A perfect way to add smokiness and flavor to your favorite dishes.
Prep Time5 minutes
Cook Time1 minute
Servings: 24 servings

Ingredients

  • 1 cup vegetable or neutral oil
  • 4 tablespoons Sichuan chili flakes
  • 3 tablespoons sesame seeds
  • 1 tablespoon whole Sichuan peppercorn
  • 3 whole star anise
  • 3 cloves garlic, sliced
  • 8 cloves
  • 1/2 Saigon cinnamon stick or 1 regular cinnamon stick
  • 2 bay leaves
  • 3 dried birds eye chilis broken apart*
  • 3/4 teaspoon fine sea salt

Instructions

  • Heat the oil in a small sauce pan until it reaches 350-370°F.
  • Combine the rest of the ingredients in a heat proof bowl.
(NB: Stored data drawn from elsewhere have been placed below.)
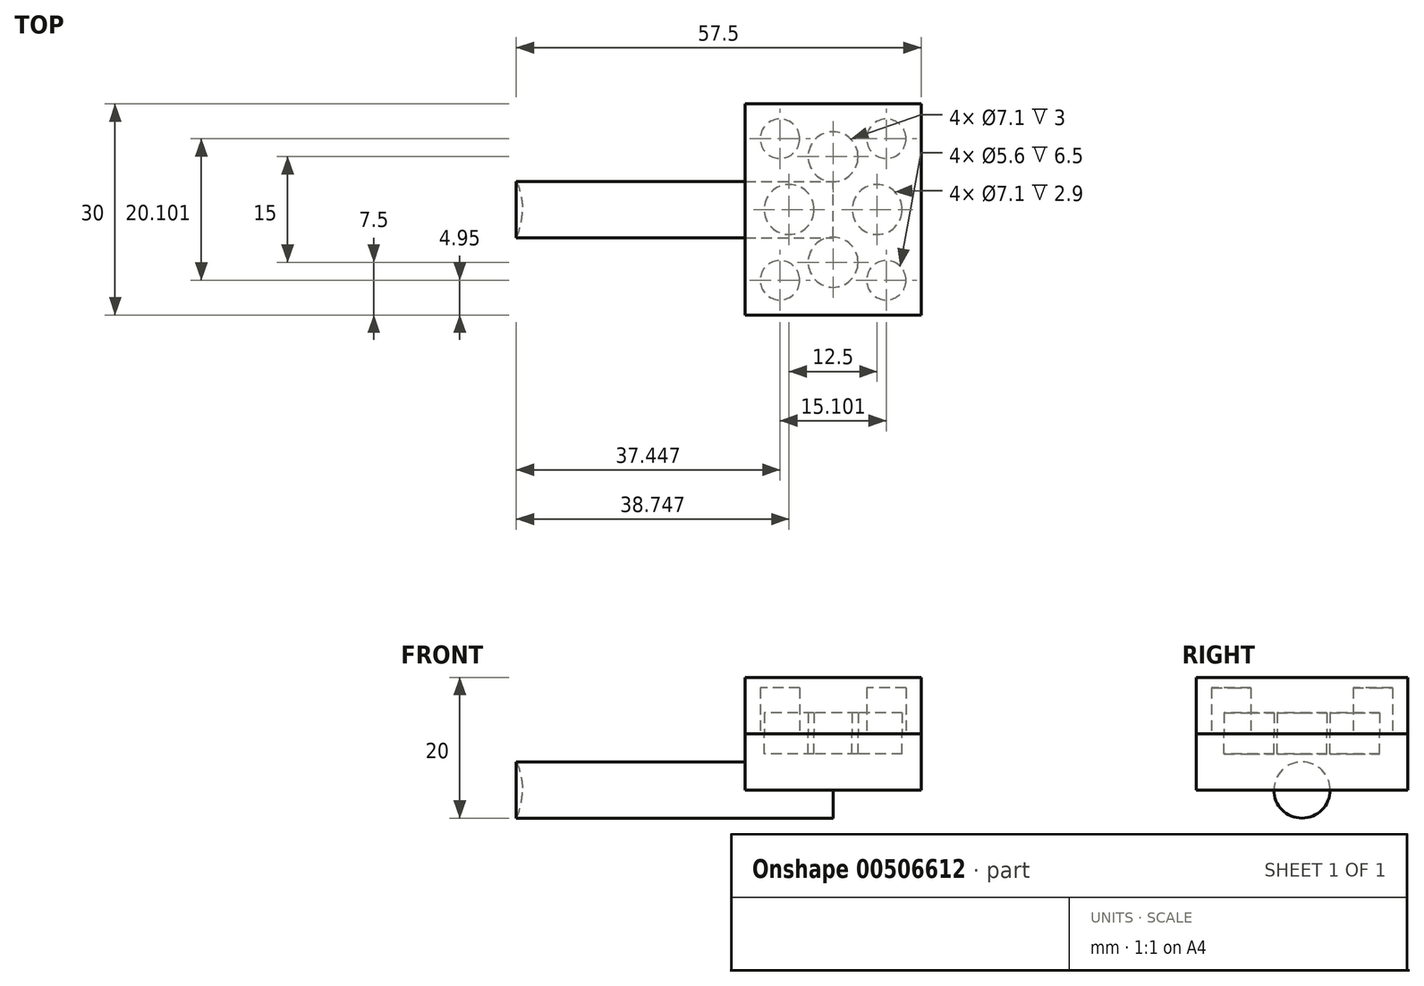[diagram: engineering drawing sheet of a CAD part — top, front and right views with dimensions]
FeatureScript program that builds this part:
annotation { "Feature Type Name" : "Feature", "Feature Type Description" : "" }
export const myFeature = defineFeature(function(context is Context, id is Id, definition is map)
    precondition{}
    {
        {
            var Q0;
            Q0=qCreatedBy(makeId("Top.planeOp"),FACE);
            var sketch = newSketch(context, id + "F0", { "sketchPlane" : qUnion([Q0])});
            skArc(sketch, "E0", {"start": v(8.62, 4) * mm, "mid": v(-2.05, 9.28) * mm, "end": v(-9.5, 0) * mm});
            skLineSegment(sketch, "E1.bottom", {"start": v(8.62, 4) * mm, "end": v(53.62, 4) * mm});
            skLineSegment(sketch, "E1.right", {"start": v(53.62, 4) * mm, "end": v(53.62, 0) * mm});
            skLineSegment(sketch, "E2", {"start": v(53.62, -10.05) * mm, "end": v(53.62, -4) * mm, "construction": true});
            skLineSegment(sketch, "E3", {"start": v(53.62, 0) * mm, "end": v(-9.5, 0) * mm});
            skSolve(sketch);
        }
        {
            var Q0;
            Q0=makeQuery(id+"F0.imprint","IMPRINT",FACE,{"disambiguationData":[TD([[makeQuery(id+"F0.imprint","IMPRINT",EDGE,{"derivedFrom":sQuery(id+"F0.wireOp",EDGE,"E0")}),1.0]])]});
            var Q1;
            Q1=sQuery(id+"F0.wireOp",EDGE,"E3");
            revolve(context, id + "F1", {"entities" : qUnion([Q0]), "axis" : qUnion([Q1]), "revolveType" : RevolveType.FULL});
        }
        {
            var Q0;
            Q0=qCreatedBy(makeId("Top.planeOp"),FACE);
            var sketch = newSketch(context, id + "F2", { "sketchPlane" : qUnion([Q0])});
            skLineSegment(sketch, "E4", {"start": v(53.62, -4) * mm, "end": v(8.62, -4) * mm});
            skLineSegment(sketch, "E5", {"start": v(6.12, 4) * mm, "end": v(53.62, 4) * mm});
            skLineSegment(sketch, "E6", {"start": v(53.62, -13.35) * mm, "end": v(53.62, 14.34) * mm, "construction": true});
            skLineSegment(sketch, "E7.bottom", {"start": v(66.12, 15) * mm, "end": v(41.12, 15) * mm});
            skLineSegment(sketch, "E7.top", {"start": v(66.12, -15) * mm, "end": v(41.12, -15) * mm});
            skLineSegment(sketch, "E7.left", {"start": v(66.12, 15) * mm, "end": v(66.12, -15) * mm});
            skLineSegment(sketch, "E7.right", {"start": v(41.12, 15) * mm, "end": v(41.12, -15) * mm});
            skPoint(sketch, "E7.middle", {"position": v(53.62, 0) * mm});
            skSolve(sketch);
        }
        {
            var Q0;
            {var subQ0=sQuery(id+"F2.wireOp",EDGE,"E7.bottom");Q0=makeQuery(id+"F2.imprint","IMPRINT",FACE,{"disambiguationData":[TD([[makeQuery(id+"F2.imprint","IMPRINT",EDGE,{"derivedFrom":subQ0}),1.0]])]});}
            extrude(context, id + "F3", {"entities" : qUnion([Q0]), "operationType" : NewBodyOperationType.ADD, "depth" : 8 * mm});
        }
        {
            var Q0;
            Q0=makeQuery(id+"F3.opExtrude","CAP_FACE",FACE,{"disambiguationData":[OSD([sQuery(id+"F2.wireOp",EDGE,"E7.bottom"),sQuery(id+"F2.wireOp",EDGE,"E7.top"),sQuery(id+"F2.wireOp",EDGE,"E7.left"),sQuery(id+"F2.wireOp",EDGE,"E7.right")])],"isStart":false});
            var sketch = newSketch(context, id + "F4", { "sketchPlane" : qUnion([Q0])});
            skLineSegment(sketch, "E8.0.0", {"start": v(41.12, 15) * mm, "end": v(41.12, -15) * mm});
            skLineSegment(sketch, "E8.0.1", {"start": v(41.12, -15) * mm, "end": v(66.12, -15) * mm});
            skLineSegment(sketch, "E8.0.2", {"start": v(66.12, -15) * mm, "end": v(66.12, 15) * mm});
            skLineSegment(sketch, "E8.0.3", {"start": v(66.12, 15) * mm, "end": v(41.12, 15) * mm});
            skCircle(sketch, "E9", {"center": v(53.62, 7.5) * mm, "radius": 3.55 * mm});
            skLineSegment(sketch, "E10", {"start": v(53.62, 15) * mm, "end": v(53.62, -15) * mm, "construction": true});
            skLineSegment(sketch, "E11", {"start": v(66.12, 0) * mm, "end": v(41.12, 0) * mm, "construction": true});
            skLineSegment(sketch, "E12", {"start": v(41.12, 15) * mm, "end": v(66.12, 0) * mm, "construction": true});
            skLineSegment(sketch, "E13", {"start": v(66.12, 0) * mm, "end": v(41.12, -15) * mm, "construction": true});
            skLineSegment(sketch, "E14", {"start": v(53.62, 15) * mm, "end": v(41.12, -15) * mm, "construction": true});
            skLineSegment(sketch, "E15", {"start": v(53.62, 15) * mm, "end": v(66.12, -15) * mm, "construction": true});
            skCircle(sketch, "E16", {"center": v(47.37, 0) * mm, "radius": 3.55 * mm});
            skCircle(sketch, "E17", {"center": v(59.87, 0) * mm, "radius": 3.55 * mm});
            skCircle(sketch, "E18", {"center": v(53.62, -7.5) * mm, "radius": 3.55 * mm});
            skLineSegment(sketch, "E19", {"start": v(41.12, -15) * mm, "end": v(46.07, -10.05) * mm, "construction": true});
            skCircle(sketch, "E20", {"center": v(46.07, -10.05) * mm, "radius": 2.5 * mm});
            skLineSegment(sketch, "E21", {"start": v(41.12, 15) * mm, "end": v(46.07, 10.05) * mm, "construction": true});
            skLineSegment(sketch, "E22", {"start": v(66.12, 15) * mm, "end": v(61.17, 10.05) * mm, "construction": true});
            skLineSegment(sketch, "E23", {"start": v(66.12, -15) * mm, "end": v(61.17, -10.05) * mm, "construction": true});
            skCircle(sketch, "E24", {"center": v(46.07, 10.05) * mm, "radius": 2.5 * mm});
            skCircle(sketch, "E25", {"center": v(61.17, 10.05) * mm, "radius": 2.5 * mm});
            skCircle(sketch, "E26", {"center": v(61.17, -10.05) * mm, "radius": 2.5 * mm});
            skSolve(sketch);
        }
        {
            var Q0;
            Q0=makeQuery(id+"F4.imprint","IMPRINT",FACE,{"disambiguationData":[TD([[makeQuery(id+"F4.imprint","IMPRINT",EDGE,{"derivedFrom":sQuery(id+"F4.wireOp",EDGE,"E9")}),1.0]])]});
            var Q1;
            Q1=makeQuery(id+"F4.imprint","IMPRINT",FACE,{"disambiguationData":[TD([[makeQuery(id+"F4.imprint","IMPRINT",EDGE,{"derivedFrom":sQuery(id+"F4.wireOp",EDGE,"E16")}),1.0]])]});
            var Q2;
            Q2=makeQuery(id+"F4.imprint","IMPRINT",FACE,{"disambiguationData":[TD([[makeQuery(id+"F4.imprint","IMPRINT",EDGE,{"derivedFrom":sQuery(id+"F4.wireOp",EDGE,"E17")}),1.0]])]});
            var Q3;
            Q3=makeQuery(id+"F4.imprint","IMPRINT",FACE,{"disambiguationData":[TD([[makeQuery(id+"F4.imprint","IMPRINT",EDGE,{"derivedFrom":sQuery(id+"F4.wireOp",EDGE,"E18")}),1.0]])]});
            extrude(context, id + "F5", {"entities" : qUnion([Q0, Q1, Q2, Q3]), "operationType" : NewBodyOperationType.REMOVE, "oppositeDirection" : true, "depth" : 2.9 * mm});
        }
        {
            var Q0;
            Q0=makeQuery(id+"F4.imprint","IMPRINT",FACE,{"disambiguationData":[TD([[makeQuery(id+"F4.imprint","IMPRINT",EDGE,{"derivedFrom":sQuery(id+"F4.wireOp",EDGE,"E24")}),1.0]])]});
            var Q1;
            Q1=makeQuery(id+"F4.imprint","IMPRINT",FACE,{"disambiguationData":[TD([[makeQuery(id+"F4.imprint","IMPRINT",EDGE,{"derivedFrom":sQuery(id+"F4.wireOp",EDGE,"E25")}),1.0]])]});
            var Q2;
            Q2=makeQuery(id+"F4.imprint","IMPRINT",FACE,{"disambiguationData":[TD([[makeQuery(id+"F4.imprint","IMPRINT",EDGE,{"derivedFrom":sQuery(id+"F4.wireOp",EDGE,"E26")}),1.0]])]});
            var Q3;
            Q3=makeQuery(id+"F4.imprint","IMPRINT",FACE,{"disambiguationData":[TD([[makeQuery(id+"F4.imprint","IMPRINT",EDGE,{"derivedFrom":sQuery(id+"F4.wireOp",EDGE,"E20")}),1.0]])]});
            extrude(context, id + "F6", {"entities" : qUnion([Q0, Q1, Q2, Q3]), "operationType" : NewBodyOperationType.ADD, "depth" : 6 * mm});
        }
        {
            var Q0;
            Q0=makeQuery(id+"F6.opExtrude","CAP_EDGE",EDGE,{"disambiguationData":[OSD([sQuery(id+"F4.wireOp",EDGE,"E24")])],"isStart":false});
            var Q1;
            Q1=makeQuery(id+"F6.opExtrude","CAP_EDGE",EDGE,{"disambiguationData":[OSD([sQuery(id+"F4.wireOp",EDGE,"E25")])],"isStart":false});
            var Q2;
            Q2=makeQuery(id+"F6.opExtrude","CAP_EDGE",EDGE,{"disambiguationData":[OSD([sQuery(id+"F4.wireOp",EDGE,"E26")])],"isStart":false});
            var Q3;
            Q3=makeQuery(id+"F6.opExtrude","CAP_EDGE",EDGE,{"disambiguationData":[OSD([sQuery(id+"F4.wireOp",EDGE,"E20")])],"isStart":false});
            chamfer(context, id + "F7", {"entities" : qUnion([Q0, Q1, Q2, Q3]), "width" : 2 * mm, "tangentPropagation" : true});
        }
        {
            var Q0;
            Q0=makeQuery(id+"F4.imprint","IMPRINT",FACE,{"disambiguationData":[TD([[makeQuery(id+"F4.imprint","IMPRINT",EDGE,{"derivedFrom":sQuery(id+"F4.wireOp",EDGE,"E8.0.0")}),1.0]])]});
            var sketch = newSketch(context, id + "F8", { "sketchPlane" : qUnion([Q0])});
            skCircle(sketch, "E27.0", {"center": v(47.37, 0) * mm, "radius": 3.55 * mm});
            skLineSegment(sketch, "E27.1.0", {"start": v(66.12, 15) * mm, "end": v(41.12, 15) * mm});
            skLineSegment(sketch, "E27.1.1", {"start": v(41.12, 15) * mm, "end": v(41.12, -15) * mm});
            skLineSegment(sketch, "E27.1.2", {"start": v(41.12, -15) * mm, "end": v(66.12, -15) * mm});
            skLineSegment(sketch, "E27.1.3", {"start": v(66.12, -15) * mm, "end": v(66.12, 15) * mm});
            skCircle(sketch, "E28.0", {"center": v(53.62, 7.5) * mm, "radius": 3.55 * mm});
            skCircle(sketch, "E28.1", {"center": v(59.87, 0) * mm, "radius": 3.55 * mm});
            skCircle(sketch, "E28.2", {"center": v(53.62, -7.5) * mm, "radius": 3.55 * mm});
            skCircle(sketch, "E29.0", {"center": v(61.17, 10.05) * mm, "radius": 2.5 * mm, "construction": true});
            skCircle(sketch, "E29.1", {"center": v(61.17, -10.05) * mm, "radius": 2.5 * mm, "construction": true});
            skCircle(sketch, "E29.2", {"center": v(46.07, -10.05) * mm, "radius": 2.5 * mm, "construction": true});
            skCircle(sketch, "E30.0", {"center": v(46.07, 10.05) * mm, "radius": 2.5 * mm, "construction": true});
            skCircle(sketch, "E31.0", {"center": v(46.07, 10.05) * mm, "radius": 2.8 * mm});
            skCircle(sketch, "E32.0", {"center": v(61.17, 10.05) * mm, "radius": 2.8 * mm});
            skCircle(sketch, "E33.0", {"center": v(46.07, -10.05) * mm, "radius": 2.8 * mm});
            skCircle(sketch, "E34.0", {"center": v(61.17, -10.05) * mm, "radius": 2.8 * mm});
            skSolve(sketch);
        }
        {
            var Q0;
            Q0=makeQuery(id+"F8.imprint","IMPRINT",FACE,{"disambiguationData":[TD([[makeQuery(id+"F8.imprint","IMPRINT",EDGE,{"derivedFrom":sQuery(id+"F8.wireOp",EDGE,"E27.0")}),-1.0]])]});
            var Q1;
            Q1=makeQuery(id+"F8.imprint","IMPRINT",FACE,{"disambiguationData":[TD([[makeQuery(id+"F8.imprint","IMPRINT",EDGE,{"derivedFrom":makeQuery(id+"F4.imprint","IMPRINT",EDGE,{"derivedFrom":sQuery(id+"F4.wireOp",EDGE,"E24")})}),1.0]])]});
            var Q2;
            Q2=makeQuery(id+"F8.imprint","IMPRINT",FACE,{"disambiguationData":[TD([[makeQuery(id+"F8.imprint","IMPRINT",EDGE,{"derivedFrom":sQuery(id+"F8.wireOp",EDGE,"E31.0")}),1.0]])]});
            var Q3;
            Q3=makeQuery(id+"F8.imprint","IMPRINT",FACE,{"disambiguationData":[TD([[makeQuery(id+"F8.imprint","IMPRINT",EDGE,{"derivedFrom":sQuery(id+"F8.wireOp",EDGE,"E28.0")}),1.0]])]});
            var Q4;
            Q4=makeQuery(id+"F8.imprint","IMPRINT",FACE,{"disambiguationData":[TD([[makeQuery(id+"F8.imprint","IMPRINT",EDGE,{"derivedFrom":sQuery(id+"F8.wireOp",EDGE,"E28.1")}),1.0]])]});
            var Q5;
            Q5=makeQuery(id+"F8.imprint","IMPRINT",FACE,{"disambiguationData":[TD([[makeQuery(id+"F8.imprint","IMPRINT",EDGE,{"derivedFrom":sQuery(id+"F8.wireOp",EDGE,"E28.2")}),1.0]])]});
            var Q6;
            Q6=makeQuery(id+"F8.imprint","IMPRINT",FACE,{"disambiguationData":[TD([[makeQuery(id+"F8.imprint","IMPRINT",EDGE,{"derivedFrom":sQuery(id+"F8.wireOp",EDGE,"E27.0")}),1.0]])]});
            var Q7;
            Q7=makeQuery(id+"F8.imprint","IMPRINT",FACE,{"disambiguationData":[TD([[makeQuery(id+"F8.imprint","IMPRINT",EDGE,{"derivedFrom":sQuery(id+"F8.wireOp",EDGE,"E32.0")}),1.0]])]});
            var Q8;
            Q8=makeQuery(id+"F8.imprint","IMPRINT",FACE,{"disambiguationData":[TD([[makeQuery(id+"F8.imprint","IMPRINT",EDGE,{"derivedFrom":makeQuery(id+"F4.imprint","IMPRINT",EDGE,{"derivedFrom":sQuery(id+"F4.wireOp",EDGE,"E25")})}),1.0]])]});
            var Q9;
            Q9=makeQuery(id+"F8.imprint","IMPRINT",FACE,{"disambiguationData":[TD([[makeQuery(id+"F8.imprint","IMPRINT",EDGE,{"derivedFrom":makeQuery(id+"F4.imprint","IMPRINT",EDGE,{"derivedFrom":sQuery(id+"F4.wireOp",EDGE,"E26")})}),1.0]])]});
            var Q10;
            Q10=makeQuery(id+"F8.imprint","IMPRINT",FACE,{"disambiguationData":[TD([[makeQuery(id+"F8.imprint","IMPRINT",EDGE,{"derivedFrom":sQuery(id+"F8.wireOp",EDGE,"E34.0")}),1.0]])]});
            var Q11;
            Q11=makeQuery(id+"F8.imprint","IMPRINT",FACE,{"disambiguationData":[TD([[makeQuery(id+"F8.imprint","IMPRINT",EDGE,{"derivedFrom":makeQuery(id+"F4.imprint","IMPRINT",EDGE,{"derivedFrom":sQuery(id+"F4.wireOp",EDGE,"E20")})}),1.0]])]});
            var Q12;
            Q12=makeQuery(id+"F8.imprint","IMPRINT",FACE,{"disambiguationData":[TD([[makeQuery(id+"F8.imprint","IMPRINT",EDGE,{"derivedFrom":sQuery(id+"F8.wireOp",EDGE,"E33.0")}),1.0]])]});
            extrude(context, id + "F9", {"entities" : qUnion([Q0, Q1, Q2, Q3, Q4, Q5, Q6, Q7, Q8, Q9, Q10, Q11, Q12]), "depth" : 8 * mm});
        }
        {
            var Q0;
            Q0=makeQuery(id+"F8.imprint","IMPRINT",FACE,{"disambiguationData":[TD([[makeQuery(id+"F8.imprint","IMPRINT",EDGE,{"derivedFrom":sQuery(id+"F8.wireOp",EDGE,"E28.0")}),1.0]])]});
            var Q1;
            Q1=makeQuery(id+"F8.imprint","IMPRINT",FACE,{"disambiguationData":[TD([[makeQuery(id+"F8.imprint","IMPRINT",EDGE,{"derivedFrom":sQuery(id+"F8.wireOp",EDGE,"E28.1")}),1.0]])]});
            var Q2;
            Q2=makeQuery(id+"F8.imprint","IMPRINT",FACE,{"disambiguationData":[TD([[makeQuery(id+"F8.imprint","IMPRINT",EDGE,{"derivedFrom":sQuery(id+"F8.wireOp",EDGE,"E27.0")}),1.0]])]});
            var Q3;
            Q3=makeQuery(id+"F8.imprint","IMPRINT",FACE,{"disambiguationData":[TD([[makeQuery(id+"F8.imprint","IMPRINT",EDGE,{"derivedFrom":sQuery(id+"F8.wireOp",EDGE,"E28.2")}),1.0]])]});
            extrude(context, id + "F10", {"entities" : qUnion([Q0, Q1, Q2, Q3]), "operationType" : NewBodyOperationType.REMOVE, "depth" : 3 * mm});
        }
        {
            var Q0;
            Q0=makeQuery(id+"F8.imprint","IMPRINT",FACE,{"disambiguationData":[TD([[makeQuery(id+"F8.imprint","IMPRINT",EDGE,{"derivedFrom":makeQuery(id+"F4.imprint","IMPRINT",EDGE,{"derivedFrom":sQuery(id+"F4.wireOp",EDGE,"E20")})}),1.0]])]});
            var Q1;
            Q1=makeQuery(id+"F8.imprint","IMPRINT",FACE,{"disambiguationData":[TD([[makeQuery(id+"F8.imprint","IMPRINT",EDGE,{"derivedFrom":makeQuery(id+"F4.imprint","IMPRINT",EDGE,{"derivedFrom":sQuery(id+"F4.wireOp",EDGE,"E24")})}),1.0]])]});
            var Q2;
            Q2=makeQuery(id+"F8.imprint","IMPRINT",FACE,{"disambiguationData":[TD([[makeQuery(id+"F8.imprint","IMPRINT",EDGE,{"derivedFrom":makeQuery(id+"F4.imprint","IMPRINT",EDGE,{"derivedFrom":sQuery(id+"F4.wireOp",EDGE,"E25")})}),1.0]])]});
            var Q3;
            Q3=makeQuery(id+"F8.imprint","IMPRINT",FACE,{"disambiguationData":[TD([[makeQuery(id+"F8.imprint","IMPRINT",EDGE,{"derivedFrom":makeQuery(id+"F4.imprint","IMPRINT",EDGE,{"derivedFrom":sQuery(id+"F4.wireOp",EDGE,"E26")})}),1.0]])]});
            var Q4;
            Q4=makeQuery(id+"F8.imprint","IMPRINT",FACE,{"disambiguationData":[TD([[makeQuery(id+"F8.imprint","IMPRINT",EDGE,{"derivedFrom":sQuery(id+"F8.wireOp",EDGE,"E31.0")}),1.0]])]});
            var Q5;
            Q5=makeQuery(id+"F8.imprint","IMPRINT",FACE,{"disambiguationData":[TD([[makeQuery(id+"F8.imprint","IMPRINT",EDGE,{"derivedFrom":sQuery(id+"F8.wireOp",EDGE,"E32.0")}),1.0]])]});
            var Q6;
            Q6=makeQuery(id+"F8.imprint","IMPRINT",FACE,{"disambiguationData":[TD([[makeQuery(id+"F8.imprint","IMPRINT",EDGE,{"derivedFrom":sQuery(id+"F8.wireOp",EDGE,"E33.0")}),1.0]])]});
            var Q7;
            Q7=makeQuery(id+"F8.imprint","IMPRINT",FACE,{"disambiguationData":[TD([[makeQuery(id+"F8.imprint","IMPRINT",EDGE,{"derivedFrom":sQuery(id+"F8.wireOp",EDGE,"E34.0")}),1.0]])]});
            extrude(context, id + "F11", {"entities" : qUnion([Q0, Q1, Q2, Q3, Q4, Q5, Q6, Q7]), "operationType" : NewBodyOperationType.REMOVE, "depth" : 6.5 * mm});
        }
    });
When the oil is hot enough, pour over the ingredients. Stir a few times with a chopstick or metal spoon.
  • The chili oil is ready to eat after 2 hours, however, I recommend continuing to let it sit for one day. Strain, leaving any desired amount of chili flakes at the bottom of the bowl.

Notes

Birds eye chilis: You may also sub in or add fresh chilis. This will make it spicier.